Dr. George Arthur Buttrick reminds us in one of his later works that the sea of faith has been ebbing for four centuries – we are the victims and not the authors of modern skepticism.

Another writes of our present day as an “age of longing.” Perhaps we are almost ready to doubt our doubts and to believe our beliefs again; perhaps we have discovered that our easy answers do not answer at all. Existentialism, in proper perspective, may help us to place our sense measurements of truth in a correctly subordinate position; for a true existentialist knows that a sailor’s knowledge of the weather is a deeper kind of knowing than that of the meteorologist, and that truth is to be found in the events of history rather than in the dialectics of the mind.
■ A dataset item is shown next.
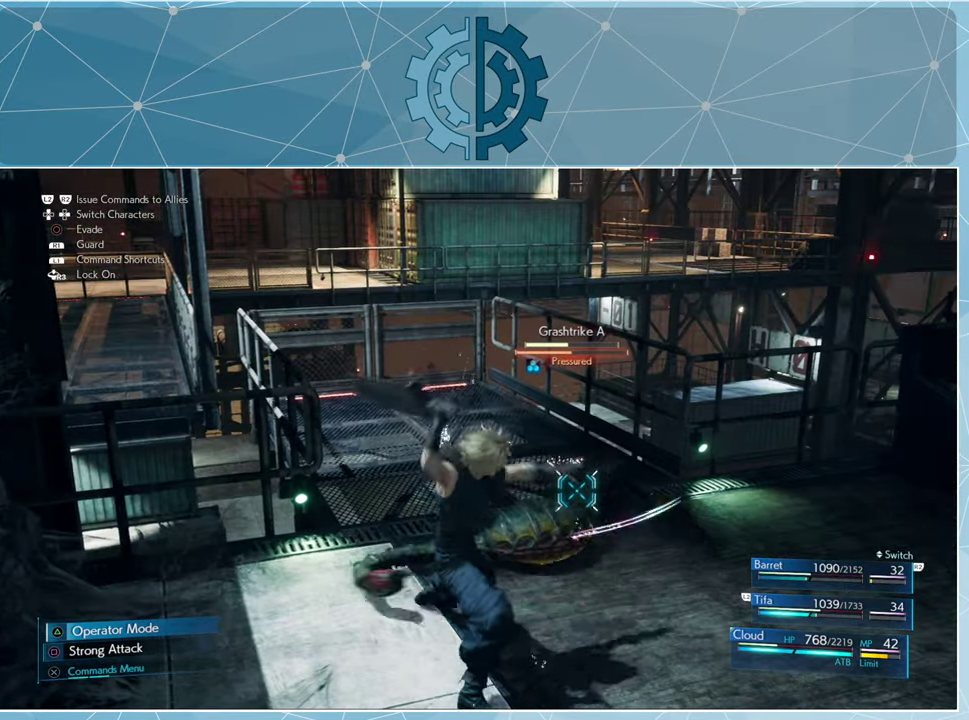
{"buttons": [], "left_stick": "center", "right_stick": "center", "events": []}
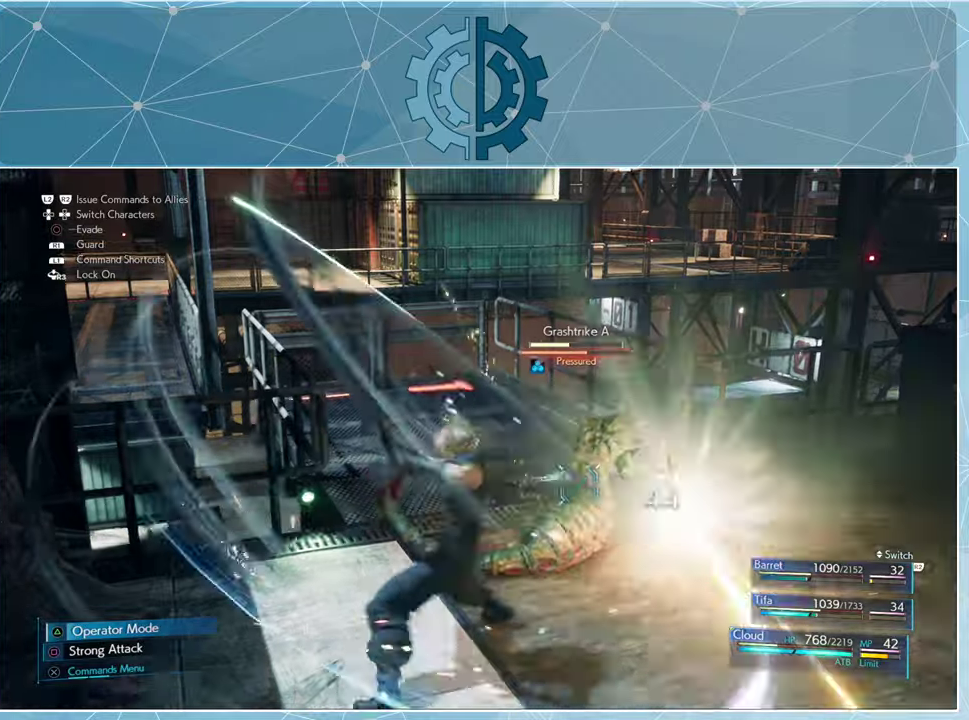
{"buttons": [], "left_stick": "center", "right_stick": "center", "events": [[233, "SQUARE", "down"], [300, "SQUARE", "up"]]}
We may be moving into a new age of faith.

There is a famous story of Faust gambling with his soul, about which an artist has painted a picture of a game of chess with Faust at one side and Satan at the other. In the picture the game is almost over Faust has left only a king, a knight and one or two pawns. He wears on his face a look of utter despair, while at the other side of the board the Devil leers in contemplation of his coming triumph. Many a chess player, looking at the picture, has agreed that the position is hopeless – a checkmate. But one day a master of the game stood in the picture gallery gazing at the scene. He was fascinated at Faust’s expression of utter despair. Then his gaze went to the pieces on the board and he stared at them absorbed as other people came and went. Then, suddenly, the gallery was startled by a ringing shout: “It is a lie! The king and the knight have another move!”

To us who are sons and daughters of the Resurrection faith, it is a parable of our situation. No matter how hopeless the times may seem to be, the King and the knight do have another move! This is the meaning of the Resurrection for the 20th century. And so hope surges again within us, moral muscles tighten, spiritual vision clears, and fear’s palpitations know a great calm. As someone has said, “We cannot be children of the resurrection and not see all the world bathed in resurrection light.”

The resurrection was the divine fiat that validated the facts and the philosophies of the incarnation and the cross. Someone said, “It is no epilogue to the Gospel, no codicil to the divine last will and testament, no appendix to the faith.” It is the triumphant concluding clause in God’s great sentence to man, and without it all that has gone before about the Incarnation and the crucifixion is but a weird jumble of words without meaning. Here is Christ’s mighty victory brought to tremendous and triumphant climax.

In my mind’s eye I see once more the big, brawny furnace-tender pausing in the heat of his task to pass his blackened hand in reverence over the golden crucifix which hung about his neck and receiving from this simple motion the strength and renewal needed to continue his work.

Religion is not just philosophy. When the human mind begins to develop its clever dialectics of God and man, sin and redemption, death and life, it is not necessarily dealing with the gospel. Sermons, even sermons, can prove to be exciting intellectual encounters with intriguing ideas, even ideas about the Bible, lofty philosophical monologues in which the holy, transforming presence of the living, loving, compassionate Lord is totally missing. There is no burning bush, no cry from Calvary, and there are rarely changed lives in the wake of such preaching.

No, the gospel is no dialectic of logic, no system of ethics, no musty set of morals, no book of platitudes. The Gospel is love’s aching arms when life is lonely and barren. The gospel is inconceivable forgiveness when sin has been bleak and persistent. The gospel is hope when hope is long gone, dawning’s bright fingers clutching at the throat of night. The gospel is life when death has done its hideous worst. The gospel is the everlasting light of Christ’s mighty victory in the Incarnation, on the cross and in the resurrection. This – and only this – is the foundation for our message about both personal and social religion. Let us proclaim it with new confidence!

Earl G. Hunt (1918-2005) was a United Methodist bishop for 24 years before retiring in 1988. He was the keynote speaker at the 1976 World Methodist Conference in Dublin, Ireland in 1976. In retirement, Hunt served as president of the Foundation for Evangelism.